Thi N. | Jul 25, 2002 02:27 AM

I keep going to other Korean joints, but - other than the fave soontofu - I keep coming back to Chung Ki Wah. Best damn BBQ - deep beef flavor, best damn naengymon, and now -

Last time I was there, Amy ordered some fish. I believe it was on the menu as boiled and spiced cod.

Man, this was a fish.

There is a deep divide in fish-theory between the Westerners and the Easterners. Europeans, I think, like a certain toughness and fleshliness to their fish - Asians, a certain ethereal softness. This does not apply to everything (thai fried fish is as meaty and hearty as anything). I can grill a mean fish provencal-style (home-made tapenade over fennel-stuffed sea bass! how to make a girl swoon for you! as if you'd notice because you're too busy fighting her for the scraps! so easy!), but it entirely evades me how to get this softness.

Chung Ki Wah, man. This dish. The flavor - I think it was good, the sauce was good, but I didn't notice - it was overwhelming in its flavor/texture gestalt. This is - not quite creamy, but fantastically gently soft - you know how sometimes, when you steam a fish, at the very belly, at the fatty part, it has this texture that you can't quite track, because it melts faster than you can comprehend it, it just evaporates, but it is so glorious?
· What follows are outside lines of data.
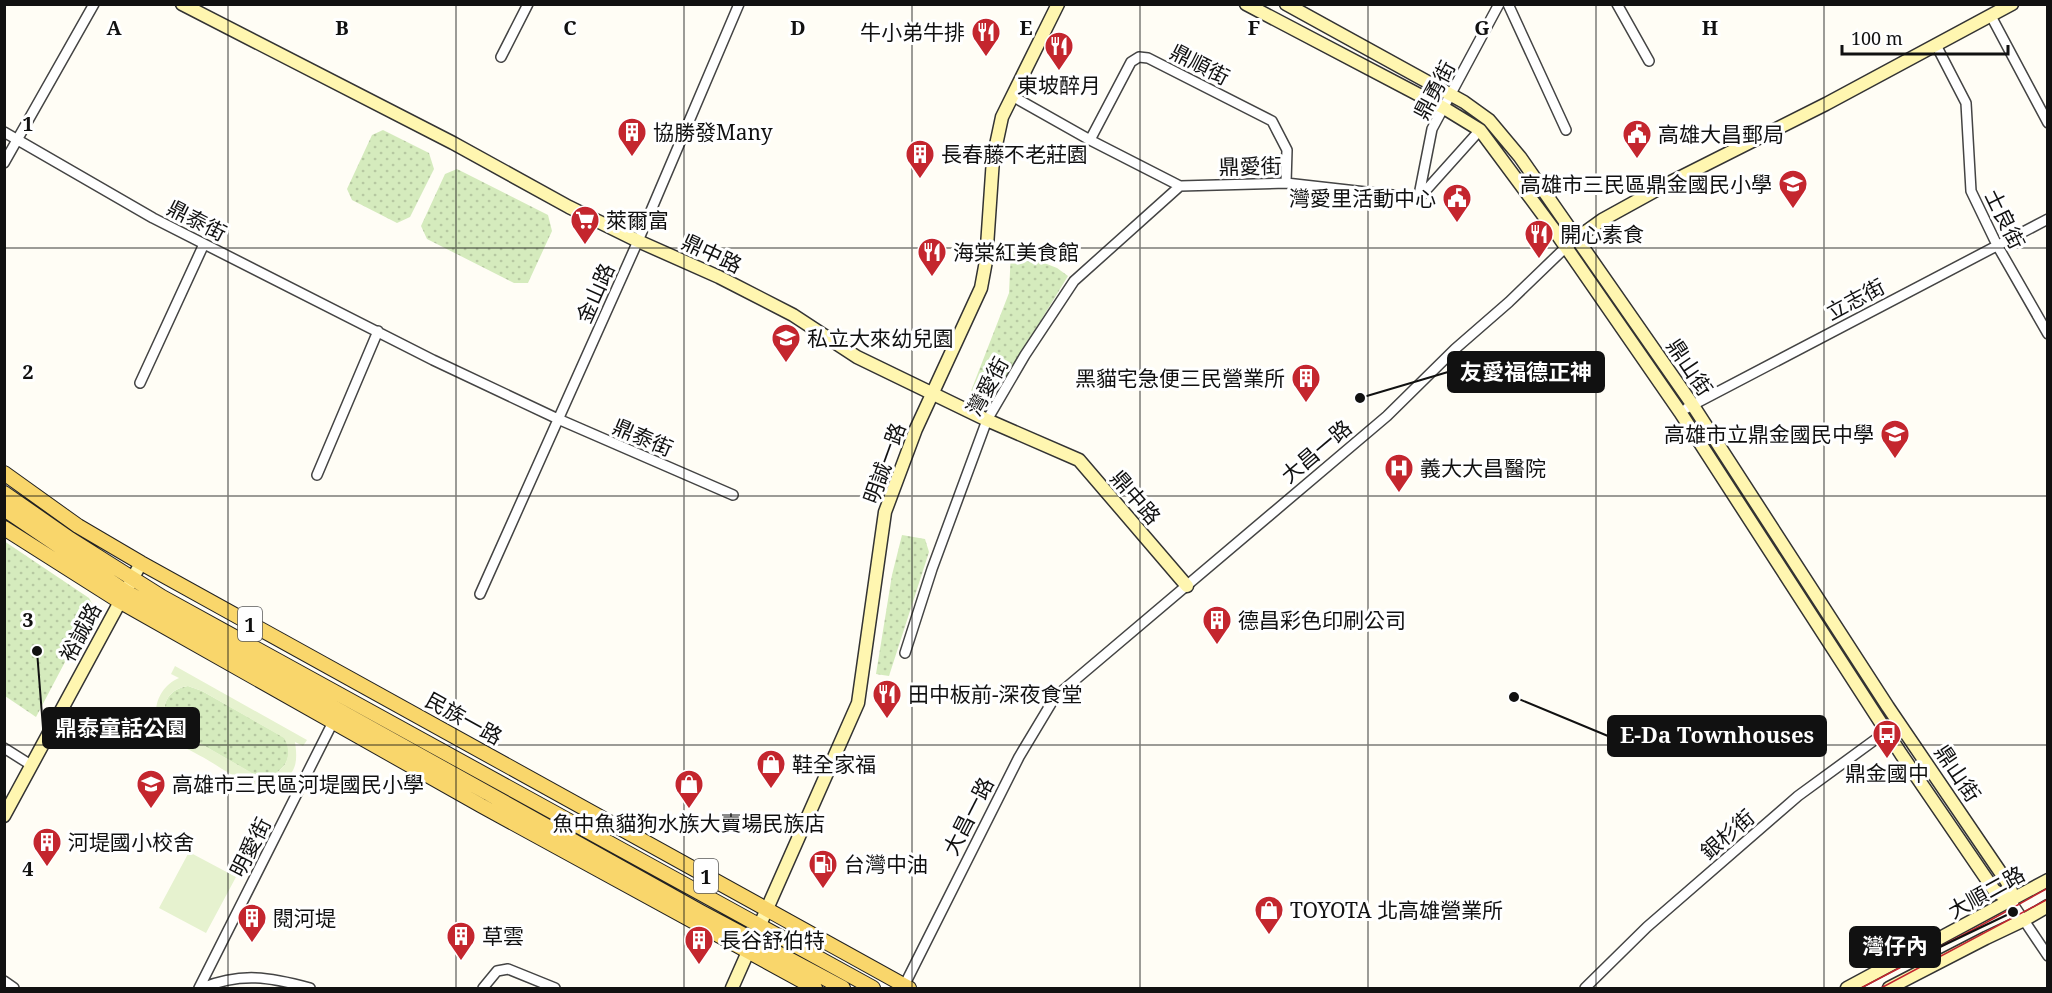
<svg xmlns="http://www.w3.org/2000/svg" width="2052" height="993" viewBox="0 0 2052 993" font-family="'Noto Serif','Noto Sans TC',serif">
	<defs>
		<pattern id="grass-dots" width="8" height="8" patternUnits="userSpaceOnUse" patternTransform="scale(1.5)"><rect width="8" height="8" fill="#d5ebbd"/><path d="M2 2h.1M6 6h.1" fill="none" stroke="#b6c8a1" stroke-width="1.8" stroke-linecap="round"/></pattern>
	</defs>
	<rect width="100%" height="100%" fill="#fffdf5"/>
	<path fill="url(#grass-dots)" d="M383 130 429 153 434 169 410 217 397 223 352 200 347 189 372 135Z
		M457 169 548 215 552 231 528 283H514L427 239 421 226 445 174Z
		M1011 250 1057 268 1068 276 989 405 969 396 1009 293Z
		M902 535 925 539 929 552 889 676 876 674 892 575Z
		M4 541 89 598 94 607 36 717 5 696Z
		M188 686 202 691 285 738C297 761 277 782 253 774L170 726C158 708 167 689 188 686Z"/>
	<path fill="#e6f2cf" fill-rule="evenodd" d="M175 666 307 740 303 746 295 742C297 756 298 770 285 779 258 798 229 772 206 759 191 750 169 742 160 727 150 709 160 686 179 678L171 674ZM188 686 202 691 284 738C297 761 277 782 254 774L170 726C158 708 167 689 188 686Z
		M189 852 236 877 206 933 159 908Z"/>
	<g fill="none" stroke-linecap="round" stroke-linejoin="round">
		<g stroke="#444" stroke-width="12">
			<path id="street" d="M1508 4 1566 130
				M1617 4 1649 61
				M1991 16 2048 123
				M1936 45 1966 103 1971 191 1997 245 2048 334
				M501 57 528 4
				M1012 96 1090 140 1180 186 1286 183 1419 198 1480 130
				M4 132 153 218 433 360 558 419 733 495
				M1090 140 1131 62 1139 57 1148 58 1272 121 1287 150 1286 183
				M4 163 94 4
				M1419 195 1432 129 1499 4
				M140 383 204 244
				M1687 408 2048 219
				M317 475 378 331
				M480 594 638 241 739 4
				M905 653 932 569 987 420 1025 355 1074 281 1180 186
				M4 748 31 765
				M2011 901 2048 956
				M4 981 14 988
				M199 988 333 722
				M202 988C241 972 270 977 310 988
				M483 988 497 971 508 969 555 988
				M903 988 1019 757 1055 697 1387 416 1455 349 1509 302 1566 247
				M1585 988 1647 927 1798 796 1887 731 1907 734"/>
		</g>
		<g stroke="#333" stroke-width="15">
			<path id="secondary" d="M182 4 453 143 569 207 638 241 719 277 793 315 857 357 987 420 1079 460 1187 586
				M1246 4 1444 108 1480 130 1552 227 1680 412 1901 754 1994 890 2011 901
				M1286 4 1464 102 1489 120 1520 157 1692 404 1888 707 2007 882 2011 891V901
				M1570 243 1602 220 1671 182 1826 104 2012 4
				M4 816 141 563
				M732 988 858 703 885 512 916 429 981 288 986 261 993 159 1002 117 1058 4
				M1847 988 2048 880
				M1889 988 1986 938 2024 920 2048 906"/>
		</g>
		<g stroke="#222" stroke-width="16">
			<path id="primary" d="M4 473 78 526 141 563 909 988
				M4 493 70 539 162 597 873 988
				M4 509 125 591 701 912 843 988
				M4 528 119 601 482 806 815 988"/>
		</g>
		<use href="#street" stroke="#fff" stroke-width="9"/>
		<use href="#secondary" stroke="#fff6b0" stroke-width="12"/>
		<use href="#primary" stroke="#f9d66b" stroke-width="14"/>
		<path stroke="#c4262e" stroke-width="1.5" d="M1861 988 1980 926 2048 888
			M1881 988 2048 899"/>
	</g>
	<path fill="none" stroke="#111" stroke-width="1.5" stroke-opacity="0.55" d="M228 4V988M456 4V988M684 4V988M912 4V988M1140 4V988M1368 4V988M1596 4V988M1824 4V988M4 248H2048M4 496H2048M4 745H2048"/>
	<defs>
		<g id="restaurant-pin" transform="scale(1.5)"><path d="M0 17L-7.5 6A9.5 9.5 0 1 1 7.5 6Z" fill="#c4262e" stroke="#fff"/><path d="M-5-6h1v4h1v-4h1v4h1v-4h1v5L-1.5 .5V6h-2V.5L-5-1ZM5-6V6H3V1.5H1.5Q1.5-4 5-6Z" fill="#fff"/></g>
		<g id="building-pin" transform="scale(1.5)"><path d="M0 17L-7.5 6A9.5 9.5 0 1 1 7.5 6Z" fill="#c4262e" stroke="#fff"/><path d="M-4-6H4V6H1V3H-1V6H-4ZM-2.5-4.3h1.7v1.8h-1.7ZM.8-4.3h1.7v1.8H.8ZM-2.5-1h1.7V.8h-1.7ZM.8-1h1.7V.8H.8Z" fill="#fff"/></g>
		<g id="civic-pin" transform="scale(1.5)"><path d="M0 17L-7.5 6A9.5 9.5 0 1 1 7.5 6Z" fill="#c4262e" stroke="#fff"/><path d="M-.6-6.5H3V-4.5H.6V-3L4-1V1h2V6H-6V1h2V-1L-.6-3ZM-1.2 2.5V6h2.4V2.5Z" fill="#fff"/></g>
		<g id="school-pin" transform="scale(1.5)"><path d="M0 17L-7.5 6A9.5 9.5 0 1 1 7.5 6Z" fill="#c4262e" stroke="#fff"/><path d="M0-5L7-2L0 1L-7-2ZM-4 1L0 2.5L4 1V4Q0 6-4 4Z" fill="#fff"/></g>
		<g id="supermarket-pin" transform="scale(1.5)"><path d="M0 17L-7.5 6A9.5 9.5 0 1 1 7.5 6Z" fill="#c4262e" stroke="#fff"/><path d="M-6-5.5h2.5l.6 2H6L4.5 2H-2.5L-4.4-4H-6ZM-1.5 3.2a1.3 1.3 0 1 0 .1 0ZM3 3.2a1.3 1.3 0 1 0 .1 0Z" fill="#fff"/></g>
		<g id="hospital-pin" transform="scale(1.5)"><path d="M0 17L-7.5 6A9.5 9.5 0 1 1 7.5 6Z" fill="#c4262e" stroke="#fff"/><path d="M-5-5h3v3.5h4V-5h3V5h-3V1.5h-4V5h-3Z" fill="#fff"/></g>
		<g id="bus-pin" transform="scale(1.5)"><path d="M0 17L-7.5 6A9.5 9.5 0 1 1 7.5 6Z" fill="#c4262e" stroke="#fff"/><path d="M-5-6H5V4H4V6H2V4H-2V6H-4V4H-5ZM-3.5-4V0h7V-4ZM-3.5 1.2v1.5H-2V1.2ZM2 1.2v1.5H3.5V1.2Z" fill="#fff"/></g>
		<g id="shop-pin" transform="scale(1.5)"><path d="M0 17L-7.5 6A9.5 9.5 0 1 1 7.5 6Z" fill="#c4262e" stroke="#fff"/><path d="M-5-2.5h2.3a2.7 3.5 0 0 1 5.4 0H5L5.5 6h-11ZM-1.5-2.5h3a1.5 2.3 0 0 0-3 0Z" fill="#fff"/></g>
		<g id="fuel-pin" transform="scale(1.5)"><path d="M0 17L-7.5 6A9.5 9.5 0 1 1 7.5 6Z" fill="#c4262e" stroke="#fff"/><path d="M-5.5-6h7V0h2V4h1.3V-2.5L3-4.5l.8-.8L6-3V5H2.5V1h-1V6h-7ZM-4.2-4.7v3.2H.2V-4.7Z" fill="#fff"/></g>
	</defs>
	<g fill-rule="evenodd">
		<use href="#restaurant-pin" x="986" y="32"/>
		<use href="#restaurant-pin" x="1059" y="46"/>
		<use href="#building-pin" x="632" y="132"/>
		<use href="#civic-pin" x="1637" y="134"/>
		<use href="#building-pin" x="920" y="154"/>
		<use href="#school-pin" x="1793" y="184"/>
		<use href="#civic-pin" x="1457" y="198"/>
		<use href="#supermarket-pin" x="585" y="220"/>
		<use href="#restaurant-pin" x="1539" y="234"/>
		<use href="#restaurant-pin" x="932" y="252"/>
		<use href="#school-pin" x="786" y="338"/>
		<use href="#building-pin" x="1306" y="378"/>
		<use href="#school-pin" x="1895" y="434"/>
		<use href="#hospital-pin" x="1399" y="468"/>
		<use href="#building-pin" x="1217" y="620"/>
		<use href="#restaurant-pin" x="887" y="694"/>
		<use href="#bus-pin" x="1887" y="734"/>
		<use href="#shop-pin" x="771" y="764"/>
		<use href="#school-pin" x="151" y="784"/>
		<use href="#shop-pin" x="689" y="784"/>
		<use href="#building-pin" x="47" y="842"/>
		<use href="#fuel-pin" x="823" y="864"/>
		<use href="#shop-pin" x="1269" y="910"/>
		<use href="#building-pin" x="252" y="918"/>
		<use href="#building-pin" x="461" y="936"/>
		<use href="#building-pin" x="699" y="940"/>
	</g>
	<g text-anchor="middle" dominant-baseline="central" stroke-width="6" stroke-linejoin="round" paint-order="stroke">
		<g fill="#fff" stroke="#585858" stroke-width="1.5">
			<rect x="238" y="607" width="24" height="34" rx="4.5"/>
			<rect x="694" y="859" width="24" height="34" rx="4.5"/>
		</g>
		<g font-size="20" font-weight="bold" fill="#111">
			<text x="250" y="624">1</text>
			<text x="706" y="876">1</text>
		</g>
		<g font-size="21" fill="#111" stroke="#fff" text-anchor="start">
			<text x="965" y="32" text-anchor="end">牛小弟牛排</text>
			<text x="1059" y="85" text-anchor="middle">東坡醉月</text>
			<text x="653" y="132">協勝發Many</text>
			<text x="1658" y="134">高雄大昌郵局</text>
			<text x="941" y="154">長春藤不老莊園</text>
			<text x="1772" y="184" text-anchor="end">高雄市三民區鼎金國民小學</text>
			<text x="1436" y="198" text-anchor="end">灣愛里活動中心</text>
			<text x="606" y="220">萊爾富</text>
			<text x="1560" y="234">開心素食</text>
			<text x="953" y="252">海棠紅美食館</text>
			<text x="807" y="338">私立大來幼兒園</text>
			<text x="1285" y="378" text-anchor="end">黑貓宅急便三民營業所</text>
			<text x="1874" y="434" text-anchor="end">高雄市立鼎金國民中學</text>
			<text x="1420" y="468">義大大昌醫院</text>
			<text x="1238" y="620">德昌彩色印刷公司</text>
			<text x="908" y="694">田中板前-深夜食堂</text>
			<text x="792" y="764">鞋全家福</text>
			<text x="1887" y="773" text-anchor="middle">鼎金國中</text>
			<text x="172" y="784">高雄市三民區河堤國民小學</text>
			<text x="689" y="823" text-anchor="middle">魚中魚貓狗水族大賣場民族店</text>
			<text x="68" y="842">河堤國小校舍</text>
			<text x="844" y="864">台灣中油</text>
			<text x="1290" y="910">TOYOTA 北高雄營業所</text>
			<text x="273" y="918">閱河堤</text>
			<text x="482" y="936">草雲</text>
			<text x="720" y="940">長谷舒伯特</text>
		</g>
		<g font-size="21" fill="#111" stroke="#fff">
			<text transform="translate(1200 64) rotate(27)">鼎順街</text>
			<text transform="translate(1434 90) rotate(-62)">鼎勇街</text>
			<text transform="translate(1250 166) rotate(-1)">鼎愛街</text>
			<text transform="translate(2005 219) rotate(64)">士良街</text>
			<text transform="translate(197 220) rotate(27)">鼎泰街</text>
			<text transform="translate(712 253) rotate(25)">鼎中路</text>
			<text transform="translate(595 293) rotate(-66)">金山路</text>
			<text transform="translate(1855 299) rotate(-28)">立志街</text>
			<text transform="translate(1690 367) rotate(56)">鼎山街</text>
			<text transform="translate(987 386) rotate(-61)">灣愛街</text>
			<text transform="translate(643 437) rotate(23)">鼎泰街</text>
			<text transform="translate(1316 451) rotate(-40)">大昌一路</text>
			<text transform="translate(884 463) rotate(-70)">明誠一路</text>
			<text transform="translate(1136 497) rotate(49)">鼎中路</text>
			<text transform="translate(80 632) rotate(-62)">裕誠路</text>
			<text transform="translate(464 718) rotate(29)">民族一路</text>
			<text transform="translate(1958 773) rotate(56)">鼎山街</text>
			<text transform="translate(968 816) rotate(-63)">大昌一路</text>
			<text transform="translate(1727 834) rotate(-41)">銀杉街</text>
			<text transform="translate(250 847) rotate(-63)">明愛街</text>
			<text transform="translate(1986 892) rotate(-29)">大順二路</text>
		</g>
	</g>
	<g font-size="20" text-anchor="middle" font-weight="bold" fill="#111" stroke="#fff" stroke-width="6" stroke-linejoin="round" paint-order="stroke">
		<text x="114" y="35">A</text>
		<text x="342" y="35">B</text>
		<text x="570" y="35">C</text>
		<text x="798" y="35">D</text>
		<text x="1026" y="35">E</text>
		<text x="1254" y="35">F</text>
		<text x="1482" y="35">G</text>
		<text x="1710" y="35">H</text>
		<text x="28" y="131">1</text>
		<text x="28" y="379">2</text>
		<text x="28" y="627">3</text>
		<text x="28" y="876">4</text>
	</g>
	<path fill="none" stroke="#111" stroke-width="2" d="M1360 398L1448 372M37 651L43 728M1514 697L1608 736M2013 912L1940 947"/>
	<g fill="#111" stroke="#fff" stroke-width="2">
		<circle cx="1360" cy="398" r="6"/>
		<circle cx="37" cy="651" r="6"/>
		<circle cx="1514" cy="697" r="6"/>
		<circle cx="2013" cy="912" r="6"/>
	</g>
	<g fill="#111" stroke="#111" stroke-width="2">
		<rect x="1448" y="352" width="156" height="40" rx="6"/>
		<rect x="43" y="708" width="156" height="40" rx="6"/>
		<rect x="1608" y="716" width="218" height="40" rx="6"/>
		<rect x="1850" y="927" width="90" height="40" rx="6"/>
	</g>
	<g font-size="22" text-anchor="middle" font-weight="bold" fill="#fff">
		<text x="1526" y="380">友愛福德正神</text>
		<text x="121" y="736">鼎泰童話公園</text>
		<text x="1717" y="743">E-Da Townhouses</text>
		<text x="1895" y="954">灣仔內</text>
	</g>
	<rect width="2052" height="993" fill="none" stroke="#111111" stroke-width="12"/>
	<path d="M1842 45v9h166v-9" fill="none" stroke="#111111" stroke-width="3"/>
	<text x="1851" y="45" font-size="18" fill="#111111" stroke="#ffffff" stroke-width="4.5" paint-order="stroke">100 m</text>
</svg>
This whole fish is like that.

I have a fetish for this kind of thing. Fresh tofu is close. Young coconut flesh is closer. This is the center of it. And it is *fish*, for chrissakes! COD, for chrissakes!

Anyway, hell yeah.

This fish got *inhaled*.

Also, this time their banchan had really fine fermented soybeans. Sweet that dives into... imagine the love of blue cheese applied to soy.